At this point the macaroni should be ready to drain. You should check the doneness of the macaroni as you are cooking the sauce as it’s better that the macaroni be a little under-cooked than over cooked. Drain the macaroni and put in the casserole dish. Pour in the cheese sauce and mix well. Sprinkle the remaining shredded cheese over the top, amount based on your taste.

Cook in a 375 degree F / 190 celcius oven for 25 minutes. At 25 minutes, remove from oven, sprinkle with paprika and return for 5 more minutes. This is done when it’s bubbly and the top is nicely browned.

Total time to make is approximately one hour. Don’t ask me how many calories this has. I don’t want to know. 🙂

vermont on plate

Baked Beans Recipe

baked beans

Making baked beans is a bit of an art – what’s crucial is the sauce and that is very much dependent on personal taste. I’ve tried several recipes and found the answer was simply to take the one that most suited my taste and adapt.  My main complaint about bean recipes are they are too sweet, or alternatively, quite bland.  So I took the recipe from the back of a Webster’s Farm Soldier Bean bag.  Webster’s Farm is a Nova Scotia company, and solider beans, as far as I have seen is a maritime peculiarity.  I haven’t seen them anywhere else and when my children were small when we went to the cottage in New Brunswick in the summer we would always come back to Mississauga with a few bags of soldier beans. So, for the uninitiated they are a large meaty beans.  I normally use Great Northern Beans because they are also large meaty beans, just a little more available and less expensive.

To make baked beans the first thing you need to do is to soak them.  Pour the beans into a collander, rinse them off and check there’s no rocks or other debris.  Place the beans in a container large enough to cover them with water and to allow for swelling as they absorb the water.  I usually put the beans in the large pot I’ll be cooking them in.  Cover the beans with at least two inches of cool water.  These will need to soak overnight; check midway if you can to ensure that they don’t need more water – also, draining and replacing the water half way if you can will reduce the gassy effect of beans somewhat.

When the beans are done soaking, rinse and then put them back into the pot and cover with cool water, leaving 2 inches of water above the beans.  Bring the beans to a boil – keep an eye on this, bean water gets this weird foam that boils over if you’re not careful.  When the beans are boiling, scoop off the foam, reduce heat to simmer and cover.  Cook until the beans are cooked, firm but not crunchy; try not to overcook as that will make the beans a little mushy.  This cooking part is usually about 45 minutes but I have had to simmer for a couple of hours – it depends on the soaking time given.  Once you add the sugar and the vinegar later on, the beans will not get any softer so keep that in mind. A tip from the beans package says that if you remove a bean from the pot, blow on it and the skin cracks it’s almost done.
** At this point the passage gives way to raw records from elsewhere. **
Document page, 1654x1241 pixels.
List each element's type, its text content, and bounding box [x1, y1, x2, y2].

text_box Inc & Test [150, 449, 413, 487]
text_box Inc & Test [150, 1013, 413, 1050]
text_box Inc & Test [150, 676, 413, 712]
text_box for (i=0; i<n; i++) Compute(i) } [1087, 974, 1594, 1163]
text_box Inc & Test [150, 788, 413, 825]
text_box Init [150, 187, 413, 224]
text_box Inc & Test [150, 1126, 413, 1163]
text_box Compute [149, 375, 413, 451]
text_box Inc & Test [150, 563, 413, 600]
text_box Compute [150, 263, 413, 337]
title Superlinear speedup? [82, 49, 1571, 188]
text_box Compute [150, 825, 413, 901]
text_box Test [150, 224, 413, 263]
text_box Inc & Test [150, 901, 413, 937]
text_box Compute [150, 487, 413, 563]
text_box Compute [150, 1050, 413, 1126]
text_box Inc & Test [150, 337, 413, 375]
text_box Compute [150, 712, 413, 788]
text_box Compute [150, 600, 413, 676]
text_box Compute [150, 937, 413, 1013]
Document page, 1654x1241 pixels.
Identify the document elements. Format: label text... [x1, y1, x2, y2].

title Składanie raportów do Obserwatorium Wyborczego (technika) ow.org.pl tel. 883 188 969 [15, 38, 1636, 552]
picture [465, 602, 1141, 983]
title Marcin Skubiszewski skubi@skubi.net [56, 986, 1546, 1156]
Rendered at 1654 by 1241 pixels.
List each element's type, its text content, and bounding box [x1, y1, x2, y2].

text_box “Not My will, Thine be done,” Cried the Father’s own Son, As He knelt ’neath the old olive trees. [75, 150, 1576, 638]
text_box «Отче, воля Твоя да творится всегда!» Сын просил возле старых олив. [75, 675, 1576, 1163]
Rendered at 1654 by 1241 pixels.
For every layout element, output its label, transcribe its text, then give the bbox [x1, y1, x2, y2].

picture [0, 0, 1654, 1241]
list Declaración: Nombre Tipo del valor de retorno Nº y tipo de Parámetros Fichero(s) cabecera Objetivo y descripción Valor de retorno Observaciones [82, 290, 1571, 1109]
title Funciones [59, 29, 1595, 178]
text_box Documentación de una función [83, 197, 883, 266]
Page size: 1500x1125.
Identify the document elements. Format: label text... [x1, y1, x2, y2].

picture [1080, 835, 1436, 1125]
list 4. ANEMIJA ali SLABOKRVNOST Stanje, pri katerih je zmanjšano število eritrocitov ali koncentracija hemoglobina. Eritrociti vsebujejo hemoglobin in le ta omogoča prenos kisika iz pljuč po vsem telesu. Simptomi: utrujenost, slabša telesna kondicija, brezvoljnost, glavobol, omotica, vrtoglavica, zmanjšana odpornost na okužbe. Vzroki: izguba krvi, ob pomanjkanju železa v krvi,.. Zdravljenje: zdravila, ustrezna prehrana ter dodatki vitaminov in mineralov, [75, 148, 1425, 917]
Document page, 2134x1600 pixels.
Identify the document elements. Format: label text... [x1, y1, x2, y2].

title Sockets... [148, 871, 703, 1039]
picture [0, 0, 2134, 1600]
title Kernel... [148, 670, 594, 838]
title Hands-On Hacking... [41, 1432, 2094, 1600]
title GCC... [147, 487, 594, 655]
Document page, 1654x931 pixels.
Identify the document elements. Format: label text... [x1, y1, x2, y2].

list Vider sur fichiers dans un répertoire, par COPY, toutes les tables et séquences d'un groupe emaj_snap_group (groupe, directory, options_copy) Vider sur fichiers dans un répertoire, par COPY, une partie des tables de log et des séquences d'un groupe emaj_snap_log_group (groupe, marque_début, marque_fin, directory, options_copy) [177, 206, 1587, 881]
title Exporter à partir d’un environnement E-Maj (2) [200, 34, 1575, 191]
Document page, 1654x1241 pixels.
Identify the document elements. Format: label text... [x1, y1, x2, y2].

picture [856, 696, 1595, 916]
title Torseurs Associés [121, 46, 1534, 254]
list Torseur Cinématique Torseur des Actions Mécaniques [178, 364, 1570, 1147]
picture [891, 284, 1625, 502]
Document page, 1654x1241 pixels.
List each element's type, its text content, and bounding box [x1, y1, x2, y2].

When the beans are the right firmness, drain and put them in the container you will be cooking in.  More on the how of cooking is after the sauce recipe.


4 tsp (20 ml) dried mustard
1/2 cup (125 ml) brown sugar
1/2 cup (125 ml) molasses
2 tsp (10 ml) salt
1 tsp (5 ml) maple syrup
1/2 tsp (2.5 ml) pepper
1/4 lbs (113 g) salt pork or bacon (I don’t put this myself – could also put roast beef)
2 tsp (10 ml) vinegar
1 cup (250 ml) tomato ketchup or tomato sauce
1 large onion

Combine all the ingredients except for the onion in a bowl and add 2 cups (500 ml) warm water. Pour over the beans. Chop the onion and sprinkle over the top of the beans. Top off with enough water to have 2 inches or so above the beans (not more than that – less if you want less sauce).  If you want a little heat, try adding a tsp or two of chili powder or Tex Mex powder.  An hour or so before the cooking is done, take a cup of the beans and mash them then add them back to the pot to thicken the sauce.  Do this to the amount of thickness you prefer.

Cooking choices: these can be cooked on top of the stove (bring to a boil, bring down to low and simmer, covered for 4 to 6 hours); in a crockpot (cook on high for 4 – 6 hours); or baked in the stove at 300 degrees F/150 degrees celcius for 4-6 hours.

This can also be done in the Instant Pot with either fresh or dried beans. I prefer to soak the beans overnight so they aren’t so hard but you could follow the bean softening instructions for Instant Pots. Once your beans are soft you cook the bacon and onion on saute, deglaze the pot with a bit of the sauce (or water), add the beans to the pot and cook on manual for 25 minutes with 15 NPR. If the beans are too hard cook for 5 or 10 minutes longer depending on how soft you want them to be. When done put on Saute and mash the cup of beans and stir back in, then saute until the sauce is your desired thickness.

Saving for later: what I love about these “weekend beans” is that I can freeze them in meal sized containers and use them throughout the month. I will make a pot on one weekend and it often last two or three weeks frozen before it’s time to make another pot.

New Brunswick Brown Bread

NBBrownBread   There’s nothing like home made from the oven bread.  I have a bread maker that I use often, this bread though is an old family recipe that I haven’t figured out how to translate to bread machine.  On the other hand, sometimes it’s just fun to punch and roll out tension on a floured kitchen table with a big ball of dough.

About this bread:  New Brunswick brown bread is a little bit like Boston brown bread but somewhat lighter.  I have never found it anywhere other than here in New Brunswick, and it is even difficult to find to buy it so I’m sharing a recipe that my mother-in-law literally dictated off the top of her head one summer evening at the cottage while she made her own loaves.

So far the last five or six times I’ve made this recipe it’s worked perfectly so my little fine tuning seems to have worked.  Try it yourself and you just may be like me, making it faithfully at least once a week.  It’s our little New Brunswick pleasure 🙂

Oat mixture:

1 1/2 cups boiling water

1 cup old fashioned oats

2 tablespoons shortening

2 teaspoons salt

Yeast and bread:

1 package (1/4 oz = 2 1/4 teaspoons) active dry yeast

3/4 cups warm water (110 to 115 degrees F)

1/2 teaspoons sugar

1/4 cup molasses

1/4 cup brown sugar

4 3/4 to 5 1/4 cups all purpose flour

melted butter or margarine (optional)

Combine the 1st four ingredients (water, oats, shortening, salt) in a medium sized mixing bowl. Cool to 110 to 115 (to me that’s just a bit warm on the inside of the wrist). In a large mixing bowl, dissolve yeast in warm water. Sprinkle with sugar. Add molasses, brown sugar, oat mixture and 3 cups flour. Mix well. Add enough remaining flour to form a soft dough. Turn onto a floured surface and knead until smooth and elastic, about 6-8 minutes. Place in a large greased mixing bowl. Turn once to grease top. Cover and let rise in a warm place until doubled, about an hour. Punch down dough. Divide in half; shape into loaves. Place in 2 greased 9x5x3 loaf pans. Cover and let rise until doubled, about 30 – 45 minutes. Bake at 375 degrees until golden brown, about 30-35 minutes. Remove from pans and cool on wire racks. If desired, brush with butter. Yield: 2 loaves.